Dr. Del Campo says it’s also recommended to apply spray sunscreen about 15 to 20 minutes prior to being exposed to the sun and before participating in any water activities.
“All of those sprays have a certain alcohol content on it, so it takes a little while for the alcohol to evaporate and for the actual chemical ingredient to bind,” said Dr. Del Campo.
As for applying sunscreen to the face, Dr. Katta says she does not recommend spraying sunscreen directly on the face, especially children’s faces. Instead, she says people should first spray the sunscreen on their hand and then rub it in before applying it. She also says people can use a separate sunscreen lotion for the face in order to avoid inhaling the spray-on kind.
“You have to be extra careful with your face in terms of getting adequate coverage,” said Dr. Katta. “I don't recommend it for children's faces. I think it's okay for the body, as long as their head is turned away.”
To safely and adequately use spray sunscreen, the AAD recommends these tips:
- Hold the nozzle close to your skin and spray generously. Most adults need at least one ounce of sunscreen — about enough to fill a shot glass — to fully cover the body. Since it can be difficult to determine how much spray sunscreen is enough, a good rule of thumb is to spray until your skin glistens. It’s also important to remember that a typical 6-ounce bottle of spray sunscreen contains six applications.
- Rub it in thoroughly. To ensure that you didn’t miss any spots and that you have an even layer of coverage, rub the sunscreen in after spraying.
- Avoid inhaling spray sunscreen. Current U.S. Food and Drug Administration regulations do not pertain to spray sunscreens, although the agency continues to evaluate these products to ensure safety and effectiveness. Do not inhale spray sunscreen, and never spray sunscreen around or near your face or mouth. Instead, spray the sunscreen on your hands first and then apply it to your face.

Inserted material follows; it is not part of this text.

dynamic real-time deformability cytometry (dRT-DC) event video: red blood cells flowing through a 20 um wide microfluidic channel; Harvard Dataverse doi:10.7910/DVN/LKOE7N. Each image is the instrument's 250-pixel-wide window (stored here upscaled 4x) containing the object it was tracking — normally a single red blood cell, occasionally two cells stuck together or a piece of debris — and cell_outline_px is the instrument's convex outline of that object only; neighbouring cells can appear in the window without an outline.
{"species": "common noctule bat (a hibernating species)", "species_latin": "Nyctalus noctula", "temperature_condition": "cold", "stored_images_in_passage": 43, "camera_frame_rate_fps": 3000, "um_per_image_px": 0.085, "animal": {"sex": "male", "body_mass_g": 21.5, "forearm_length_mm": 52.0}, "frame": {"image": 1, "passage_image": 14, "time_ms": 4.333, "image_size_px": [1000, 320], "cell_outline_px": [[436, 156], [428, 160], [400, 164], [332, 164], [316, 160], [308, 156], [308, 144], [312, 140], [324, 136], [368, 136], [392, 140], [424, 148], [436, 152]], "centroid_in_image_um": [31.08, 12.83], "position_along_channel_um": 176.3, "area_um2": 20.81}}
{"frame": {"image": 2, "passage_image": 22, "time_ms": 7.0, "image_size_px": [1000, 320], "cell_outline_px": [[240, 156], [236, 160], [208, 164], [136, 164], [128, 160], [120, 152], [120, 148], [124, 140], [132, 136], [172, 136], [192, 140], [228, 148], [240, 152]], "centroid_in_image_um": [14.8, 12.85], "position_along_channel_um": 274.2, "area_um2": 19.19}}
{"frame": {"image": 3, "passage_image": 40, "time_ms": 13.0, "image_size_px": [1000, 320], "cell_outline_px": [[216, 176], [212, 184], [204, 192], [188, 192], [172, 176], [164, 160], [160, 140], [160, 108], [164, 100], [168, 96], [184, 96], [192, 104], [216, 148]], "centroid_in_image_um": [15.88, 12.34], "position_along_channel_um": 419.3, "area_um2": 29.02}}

- Avoid using spray sunscreen on windy days. These conditions make it more difficult to apply sunscreen and easier to accidentally inhale it.
- Never apply a spray sunscreen near heat or open flame, or while smoking. Although sunscreen isn’t usually flammable, it can be when used in aerosol form. Never spray it by a grill, candles, or other source of fire, and make sure it is thoroughly rubbed in and dry before approaching any open flames.
The AAD also recommends looking for sunscreens that are broad-spectrum, water-resistant, and have an SPF of 30 or higher. They also say people should use other preventative methods, along with sunscreen, to protect themselves from the sun’s rays while outside.
“Broad-spectrum means that the sunscreen will protect against both types of harmful ultraviolet rays that can cause skin cancer — not just against the ones that cause sunburn,” says the AAD. “Since no sunscreen blocks 100% of the sun’s harmful ultraviolet rays, it’s also important to seek shade and wear protective clothing whenever possible, including a long-sleeved shirt, pants, a wide-brimmed hat, and sunglasses with UV protection.”